Integrating oscillators into the chart, we use the slow stochastics (9,3,3) to gauge the pace of momentum. The persistent negative crossover in stochastics suggests negative momentum remains in place. Since this is a monthly chart, slow stochastics tend to absorb counter moves with possible multi-week duration. But as long as the 88 level is not breached, renewed downside is expected to extend towards the 67-68.00 level.

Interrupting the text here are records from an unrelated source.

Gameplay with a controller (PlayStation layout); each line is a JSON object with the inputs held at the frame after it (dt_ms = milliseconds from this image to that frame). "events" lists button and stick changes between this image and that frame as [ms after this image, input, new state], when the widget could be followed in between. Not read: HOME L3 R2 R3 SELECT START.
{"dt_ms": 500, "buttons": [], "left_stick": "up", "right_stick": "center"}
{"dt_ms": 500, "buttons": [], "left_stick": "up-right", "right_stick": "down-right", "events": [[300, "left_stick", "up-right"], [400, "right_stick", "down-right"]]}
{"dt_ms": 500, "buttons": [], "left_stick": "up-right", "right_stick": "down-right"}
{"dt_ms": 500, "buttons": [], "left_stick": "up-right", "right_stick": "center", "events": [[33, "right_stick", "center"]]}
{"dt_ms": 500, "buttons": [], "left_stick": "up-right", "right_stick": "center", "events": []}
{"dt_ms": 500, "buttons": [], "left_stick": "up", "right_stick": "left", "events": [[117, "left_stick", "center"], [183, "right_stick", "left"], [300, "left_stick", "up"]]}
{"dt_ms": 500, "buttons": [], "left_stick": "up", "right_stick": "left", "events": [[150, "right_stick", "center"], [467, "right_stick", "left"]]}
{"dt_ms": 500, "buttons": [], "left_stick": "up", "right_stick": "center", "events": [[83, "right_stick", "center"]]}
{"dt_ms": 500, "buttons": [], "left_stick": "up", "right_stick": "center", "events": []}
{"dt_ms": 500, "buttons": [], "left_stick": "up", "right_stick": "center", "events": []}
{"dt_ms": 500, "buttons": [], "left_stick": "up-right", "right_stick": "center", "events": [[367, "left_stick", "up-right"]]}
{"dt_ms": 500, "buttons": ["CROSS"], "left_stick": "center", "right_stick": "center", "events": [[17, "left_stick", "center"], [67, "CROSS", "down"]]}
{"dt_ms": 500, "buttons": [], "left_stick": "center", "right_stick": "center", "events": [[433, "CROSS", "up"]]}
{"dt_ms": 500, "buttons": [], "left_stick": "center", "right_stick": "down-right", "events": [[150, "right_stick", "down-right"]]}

The Reserve Bank of Australia’s (RBA) preferred inflation measure slowed to 2.7% quarter over quarter in Q2, from 3.0% in Q1, reaching its lowest pace in three years. The case against further RBA tightening is highlighted by the fact that Australian inflation has slowed for the last six quarters as well as a broadening slowdown on the consumer front. And with the overnight rate standing at 4.5% following 150 bps of tightening, forward-looking FX markets may grow reluctant to push the Aussie above key technical levels. The view that rates have peaked will only exacerbate the Aussie’s decline during risk aversion.
On the yen case, seasonal currency strength in mid to late third quarter has been attributed to Japanese repatriation of overseas-based investments for window dressing purposes ahead of the end of the first half of the fiscal year on Sept. 30. As a result, FX speculators have not bet against the yen. Economic and political instability will keep risk appetite down to the benefit of the yen.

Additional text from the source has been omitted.